● **TEXT SECTION**
◇ ◇ ◇ ◇ ◇ ◇ ◇
Set out below is a letter-to-the-editor by Democracy Watch Board member Duff Conacher which was published on Rabble.ca on March 16, 2012 and in the Epoch Times on March 24, 2012 and in the Hill Times on March 26, 2012

Elections Canada's disclosure that it has received 700 complaints about false phone calls during the 2011 federal election, its commitment to issue a public report once its investigations are completed, and the Chief Electoral Officer's willingness to explain to a parliamentary committee how it handles complaints, are all steps forward.


However, other steps must be taken to ensure Canada's election law is enforced fairly, properly and effectively.


Elections Canada's report on the false phone calls must include a chart with information about the nature of each complaint; whether, how and when each complaint was investigated; what evidence was found; what the conclusions were, and; what enforcement actions were taken (if any).


This same detailed information must be disclosed about the 1,281 complaints Elections Canada received during the 2004, 2006 and 2008 elections, and about the 1,003 complaints filed during the 2011 election (once the investigation of these complaints is completed), and about any complaints filed in between elections since 2004.  Elections Canada has never disclosed any information about these complaints and what it did with each complaint.
◇ ◇ ◇ ◇ ◇ ◇ ◇
● **GIVEN INSTRUCTION A**
Summarize the letter about Elections Canada complaints in two sentences.
● **GIVEN INSTRUCTION B**
Convert the lines of the records into a numbered list, starting at the line that contains "locality: Canton, lingnan univ. bg" and continuing through the end of the records, with both ends included and blank lines left out.
The records that follow are unrelated to the letter above and stand as separate material.

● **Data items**
◇ ◇ ◇ ◇ ◇ ◇ ◇
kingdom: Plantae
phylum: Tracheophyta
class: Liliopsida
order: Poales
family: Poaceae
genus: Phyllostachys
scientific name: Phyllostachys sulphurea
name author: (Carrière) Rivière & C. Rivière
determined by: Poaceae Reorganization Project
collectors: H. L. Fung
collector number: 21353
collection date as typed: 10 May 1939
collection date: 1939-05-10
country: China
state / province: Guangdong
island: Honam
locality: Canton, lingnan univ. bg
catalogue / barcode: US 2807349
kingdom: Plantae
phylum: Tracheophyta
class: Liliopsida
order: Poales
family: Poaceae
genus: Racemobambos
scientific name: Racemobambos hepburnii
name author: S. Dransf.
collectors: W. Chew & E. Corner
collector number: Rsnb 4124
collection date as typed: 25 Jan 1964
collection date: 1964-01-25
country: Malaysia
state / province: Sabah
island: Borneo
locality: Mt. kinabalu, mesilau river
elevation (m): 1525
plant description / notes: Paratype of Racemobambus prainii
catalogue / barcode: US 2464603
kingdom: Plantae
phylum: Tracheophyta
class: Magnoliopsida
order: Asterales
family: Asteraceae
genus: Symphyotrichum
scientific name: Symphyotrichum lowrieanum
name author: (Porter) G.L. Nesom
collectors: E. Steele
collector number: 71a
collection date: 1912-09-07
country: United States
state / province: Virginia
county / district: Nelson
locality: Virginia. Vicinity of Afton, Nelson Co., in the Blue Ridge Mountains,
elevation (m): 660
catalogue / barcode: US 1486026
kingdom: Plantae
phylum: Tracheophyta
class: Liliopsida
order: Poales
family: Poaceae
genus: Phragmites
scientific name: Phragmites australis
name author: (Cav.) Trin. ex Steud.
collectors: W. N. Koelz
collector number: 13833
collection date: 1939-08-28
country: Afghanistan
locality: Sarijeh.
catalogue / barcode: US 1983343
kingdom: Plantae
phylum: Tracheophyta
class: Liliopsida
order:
◇ ◇ ◇ ◇ ◇ ◇ ◇
● **FINAL RESULT A**
Elections Canada's disclosure of 700 complaints about false phone calls in the 2011 federal election, its commitment to a public report, and the Chief Electoral Officer's willingness to explain its complaint handling to a parliamentary committee are steps forward, but other steps are needed to ensure the election law is enforced fairly, properly and effectively. The report must chart each complaint's nature, investigation, evidence, conclusions and enforcement actions, and the same information must be disclosed for complaints from the 2004, 2006, 2008 and 2011 elections and between elections since 2004, which Elections Canada has never disclosed.

● **FINAL RESULT B**
1. locality: Canton, lingnan univ. bg
2. catalogue / barcode: US 2807349
3. kingdom: Plantae
4. phylum: Tracheophyta
5. class: Liliopsida
6. order: Poales
7. family: Poaceae
8. genus: Racemobambos
9. scientific name: Racemobambos hepburnii
10. name author: S. Dransf.
11. collectors: W. Chew & E. Corner
12. collector number: Rsnb 4124
13. collection date as typed: 25 Jan 1964
14. collection date: 1964-01-25
15. country: Malaysia
16. state / province: Sabah
17. island: Borneo
18. locality: Mt. kinabalu, mesilau river
19. elevation (m): 1525
20. plant description / notes: Paratype of Racemobambus prainii
21. catalogue / barcode: US 2464603
22. kingdom: Plantae
23. phylum: Tracheophyta
24. class: Magnoliopsida
25. order: Asterales
26. family: Asteraceae
27. genus: Symphyotrichum
28. scientific name: Symphyotrichum lowrieanum
29. name author: (Porter) G.L. Nesom
30. collectors: E. Steele
31. collector number: 71a
32. collection date: 1912-09-07
33. country: United States
34. state / province: Virginia
35. county / district: Nelson
36. locality: Virginia. Vicinity of Afton, Nelson Co., in the Blue Ridge Mountains,
37. elevation (m): 660
38. catalogue / barcode: US 1486026
39. kingdom: Plantae
40. phylum: Tracheophyta
41. class: Liliopsida
42. order: Poales
43. family: Poaceae
44. genus: Phragmites
45. scientific name: Phragmites australis
46. name author: (Cav.) Trin. ex Steud.
47. collectors: W. N. Koelz
48. collector number: 13833
49. collection date: 1939-08-28
50. country: Afghanistan
51. locality: Sarijeh.
52. catalogue / barcode: US 1983343
53. kingdom: Plantae
54. phylum: Tracheophyta
55. class: Liliopsida
56. order:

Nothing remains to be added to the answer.